In exchange for minimized losses, you'll maximize your profits. Unlike the standalone long call, the bull call spread has limits.

Here are two examples:

ABC stock trades at $40. You take a standalone long call position with a strike price of $43 for a premium of $3. In order to break even, you need the stock's price to equal $46 at a minimum. Anything above $46 becomes profit. The sky is the limit in this transaction. The higher the market price of the stock, the more money you make.

You paid $300 for the long call position. You profit once the stock hits a penny over $46. Let's say it skyrocketed to $50. You'd buy the stock for the strike price of $43 and sell immediately for $50. This gives you a profit of $700. But you paid $300 premium for the position. Your net profit is $400 in this case. The higher the stock price, the more profit you make.

If you created a bull call spread instead of a long call position, your profits are limited. We'll use the same ABC stock at $40. This time you take a long call position with a strike price of $43 and a short call position with a strike price of $48. The long call position cost you $300 and the short call position made you ($1 premium) $100. You have a net premium of $200.

If the stock skyrocketed to $50, you wouldn't realize the same gains. Your profit stops at $48 because you sold a call with a strike price of $48. You must sell your stock at $48, no matter how high the stock goes. In this case, you'd buy the stock at $43 (long call strike price) and sell it at $48 (short call strike price.)

The long call position would cost you $4,300. The short call position would make you $500 ($4,800 - $4,300). You must then consider your net premium paid of $200. Your maximum profit equals $300 in this case. Note that this is for the same long call position. But you leveraged your losses by selling a call to offset the cost of the long call position.

As a general rule, your profits are capped at the strike price of the short call position. If the market price hits your strike price, the call will likely be executed.

The Break-Even Point

Knowing the break-even point of a bull call spread can help you make the right choice. In general, you can use the following equation:

Break-even point = Strike price of long call + net premium paid

The net premium paid is what you paid for the long position minus the profit made on the short call position. The premium made is usually lower than the premium paid, but it helps offset the cost.

Using the above example, your equation would look like this:

Break-even point = $43 (price of long call position) + $2 (net premium paid)

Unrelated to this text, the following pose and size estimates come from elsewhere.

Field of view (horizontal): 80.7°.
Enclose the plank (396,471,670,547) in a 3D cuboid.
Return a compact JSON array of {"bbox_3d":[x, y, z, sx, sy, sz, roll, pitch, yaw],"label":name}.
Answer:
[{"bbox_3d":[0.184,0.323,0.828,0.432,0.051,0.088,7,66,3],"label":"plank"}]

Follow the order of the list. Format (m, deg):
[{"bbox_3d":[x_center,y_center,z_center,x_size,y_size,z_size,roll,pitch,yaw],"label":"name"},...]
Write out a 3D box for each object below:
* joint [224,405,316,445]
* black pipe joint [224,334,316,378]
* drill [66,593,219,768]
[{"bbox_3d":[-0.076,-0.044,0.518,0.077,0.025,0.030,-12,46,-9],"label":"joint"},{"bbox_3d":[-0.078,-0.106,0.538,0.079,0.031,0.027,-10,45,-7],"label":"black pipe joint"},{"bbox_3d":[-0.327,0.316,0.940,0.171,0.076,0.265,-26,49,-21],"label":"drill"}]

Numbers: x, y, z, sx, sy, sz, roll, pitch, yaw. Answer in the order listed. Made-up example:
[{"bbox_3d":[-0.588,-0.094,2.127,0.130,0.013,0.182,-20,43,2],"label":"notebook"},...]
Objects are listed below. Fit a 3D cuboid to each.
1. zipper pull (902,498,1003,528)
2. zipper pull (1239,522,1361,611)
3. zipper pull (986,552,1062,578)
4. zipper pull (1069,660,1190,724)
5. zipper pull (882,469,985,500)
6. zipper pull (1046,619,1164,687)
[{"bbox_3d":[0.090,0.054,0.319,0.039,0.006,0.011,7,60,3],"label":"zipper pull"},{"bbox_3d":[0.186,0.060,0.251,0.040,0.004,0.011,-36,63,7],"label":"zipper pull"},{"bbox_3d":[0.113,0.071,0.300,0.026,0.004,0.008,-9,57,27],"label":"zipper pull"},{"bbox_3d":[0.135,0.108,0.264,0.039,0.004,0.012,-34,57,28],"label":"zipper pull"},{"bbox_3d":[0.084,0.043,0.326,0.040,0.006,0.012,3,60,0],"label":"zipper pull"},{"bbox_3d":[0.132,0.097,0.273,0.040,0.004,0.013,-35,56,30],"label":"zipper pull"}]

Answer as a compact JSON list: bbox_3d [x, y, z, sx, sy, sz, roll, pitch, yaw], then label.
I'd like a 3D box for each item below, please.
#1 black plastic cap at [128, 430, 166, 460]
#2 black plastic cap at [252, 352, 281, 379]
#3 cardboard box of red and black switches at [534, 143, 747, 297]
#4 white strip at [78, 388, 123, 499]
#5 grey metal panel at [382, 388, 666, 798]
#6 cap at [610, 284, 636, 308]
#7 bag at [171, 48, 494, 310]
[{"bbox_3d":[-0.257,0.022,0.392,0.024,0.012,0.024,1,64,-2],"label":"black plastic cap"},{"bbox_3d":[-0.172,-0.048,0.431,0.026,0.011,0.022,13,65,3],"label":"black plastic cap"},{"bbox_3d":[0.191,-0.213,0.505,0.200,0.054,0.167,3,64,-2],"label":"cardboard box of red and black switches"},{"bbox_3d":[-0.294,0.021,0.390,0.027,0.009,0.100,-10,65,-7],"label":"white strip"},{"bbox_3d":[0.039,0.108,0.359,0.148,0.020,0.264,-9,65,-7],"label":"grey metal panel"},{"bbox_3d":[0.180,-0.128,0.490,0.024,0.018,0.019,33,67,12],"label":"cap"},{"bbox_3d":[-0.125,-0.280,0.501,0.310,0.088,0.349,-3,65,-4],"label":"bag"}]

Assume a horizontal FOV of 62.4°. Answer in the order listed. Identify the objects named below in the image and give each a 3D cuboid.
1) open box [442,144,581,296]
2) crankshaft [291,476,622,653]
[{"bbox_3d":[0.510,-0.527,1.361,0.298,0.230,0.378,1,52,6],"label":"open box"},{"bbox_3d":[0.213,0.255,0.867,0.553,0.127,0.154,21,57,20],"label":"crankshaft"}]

Your break-even point is $46 in this case. If the market price of ABC stock hit $45, you'd assign the long call position, buying the stock for $4,300. You'd then sell it for $4,500 (the market price). This looks like a profit of $200. But your net premium paid was $200, so you break even.

Strategizing the Bull Call Spread

You'll want to consider the bull call spread when you are slightly bullish about a stock. You don't think it's going to skyrocket, but instead, have a slight increase. If you think the stock will take off, you'd opt for a different strategy, such as the standalone long call position.

Bottom Line

If the risk of a standalone long call isn't one you can take, you can offset the risk with the bull call spread. It's not a beginning investor's first choice. But it's a great way to hedge against your losses when you get more involved in options.